INFORMATION SHOWN ->
★ ★ ★ ★ ★

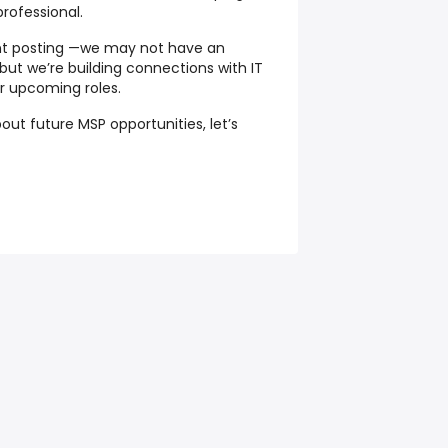
professional.
ent posting —we may not have an
ut we’re building connections with IT
for upcoming roles.
out future MSP opportunities, let’s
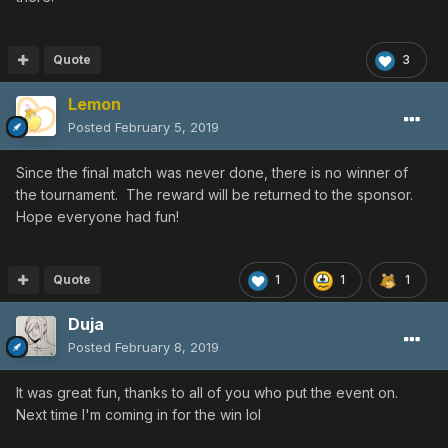
Quote
3
Lemon
Posted
February 5, 2019
Since the final match was never done, there is no winner of
the tournament. The reward will be returned to the sponsor.
Hope everyone had fun!
Quote
1
1
1
Duja
Posted
February 8, 2019
It was great fun, thanks to all of you who put the event on.
Next time I'm coming in for the win lol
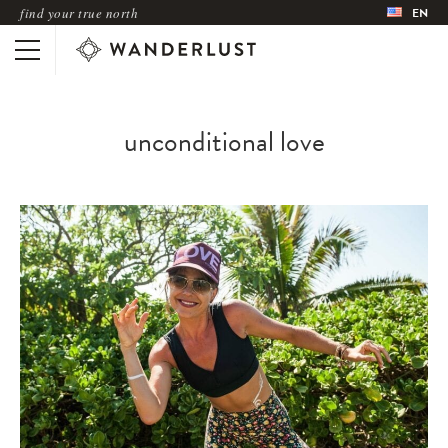
find your true north
EN
unconditional love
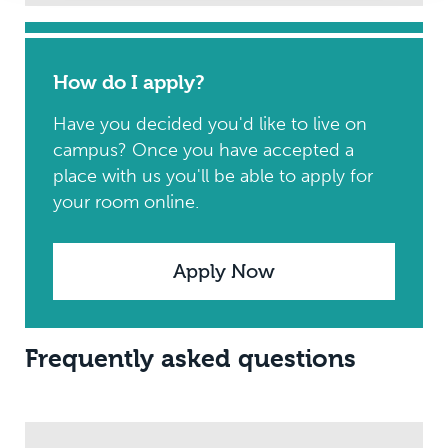
How do I apply?
Have you decided you'd like to live on
campus? Once you have accepted a
place with us you'll be able to apply for
your room online.
Apply Now
Frequently asked questions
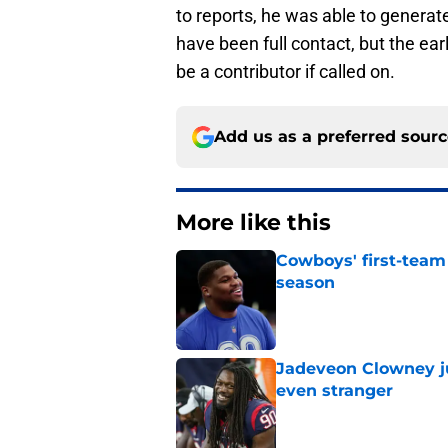
to reports, he was able to generat
have been full contact, but the ea
be a contributor if called on.
Add us as a preferred sour
More like this
Cowboys' first-team
season
Published by on Invalid Dat
Jadeveon Clowney j
even stranger
Published by on Invalid Dat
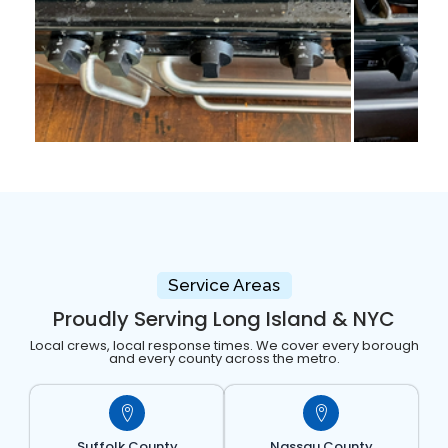
Service Areas
Proudly Serving Long Island & NYC
Local crews, local response times. We cover every borough
and every county across the metro.
Suffolk County
Nassau County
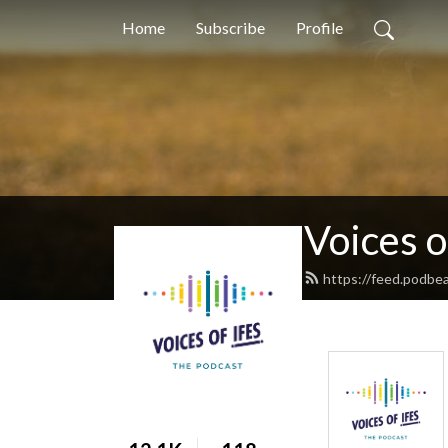
Home
Subscribe
Profile
Voices o
https://feed.podbe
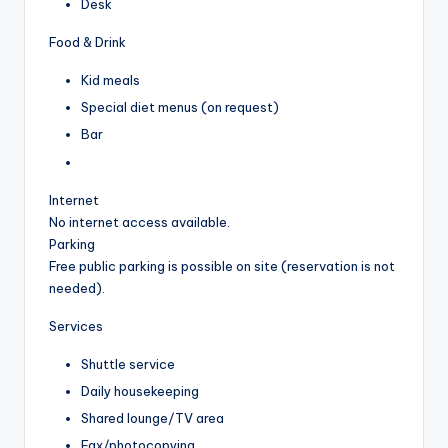
Desk
Food & Drink
Kid meals
Special diet menus (on request)
Bar
Internet
No internet access available.
Parking
Free public parking is possible on site (reservation is not
needed).
Services
Shuttle service
Daily housekeeping
Shared lounge/TV area
Fax/photocopying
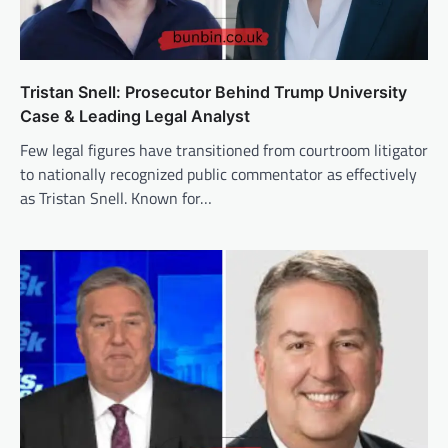
Tristan Snell: Prosecutor Behind Trump University
Case & Leading Legal Analyst
Few legal figures have transitioned from courtroom litigator
to nationally recognized public commentator as effectively
as Tristan Snell. Known for…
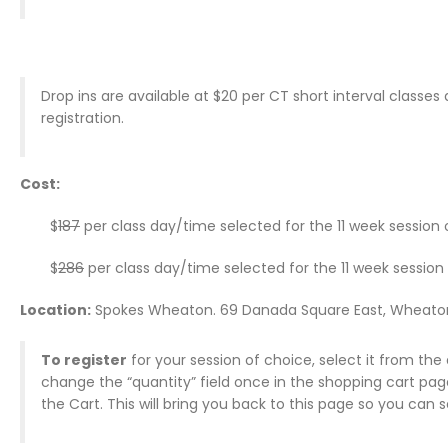
Drop ins are available at $20 per CT short interval classe
registration.
Cost:
$
187
per class day/time selected for the 11 week session
$
286
per class day/time selected for the 11 week session
Location:
Spokes Wheaton. 69 Danada Square East, Wheato
To register
for your session of choice, select it from the 
change the “quantity” field once in the shopping cart pa
the Cart. This will bring you back to this page so you can 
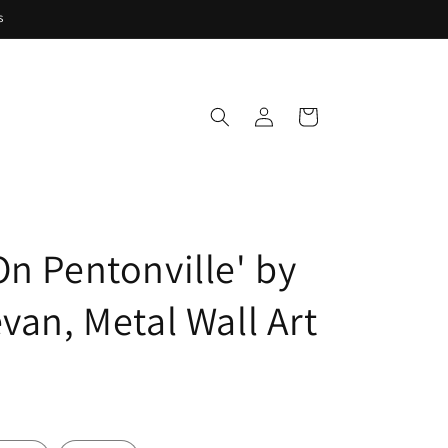
s
Log
Cart
in
On Pentonville' by
van, Metal Wall Art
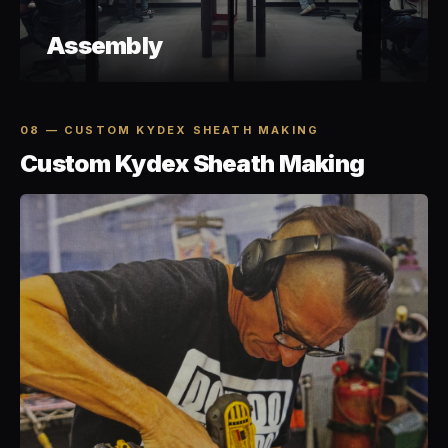
Assembly
08 — CUSTOM KYDEX SHEATH MAKING
Custom Kydex Sheath Making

★ ★ ★ ★ ★

WHAT YOU HAVE TO DO -> Keep the pictures out and repeat exactly the lines from the beginning of the data through the line that contains "the tournament. The", both ends included.

RESULT BELOW ->
professional.
ent posting —we may not have an
ut we’re building connections with IT
for upcoming roles.
out future MSP opportunities, let’s
Quote
3
Lemon
Posted
February 5, 2019
Since the final match was never done, there is no winner of
the tournament. The reward will be returned to the sponsor.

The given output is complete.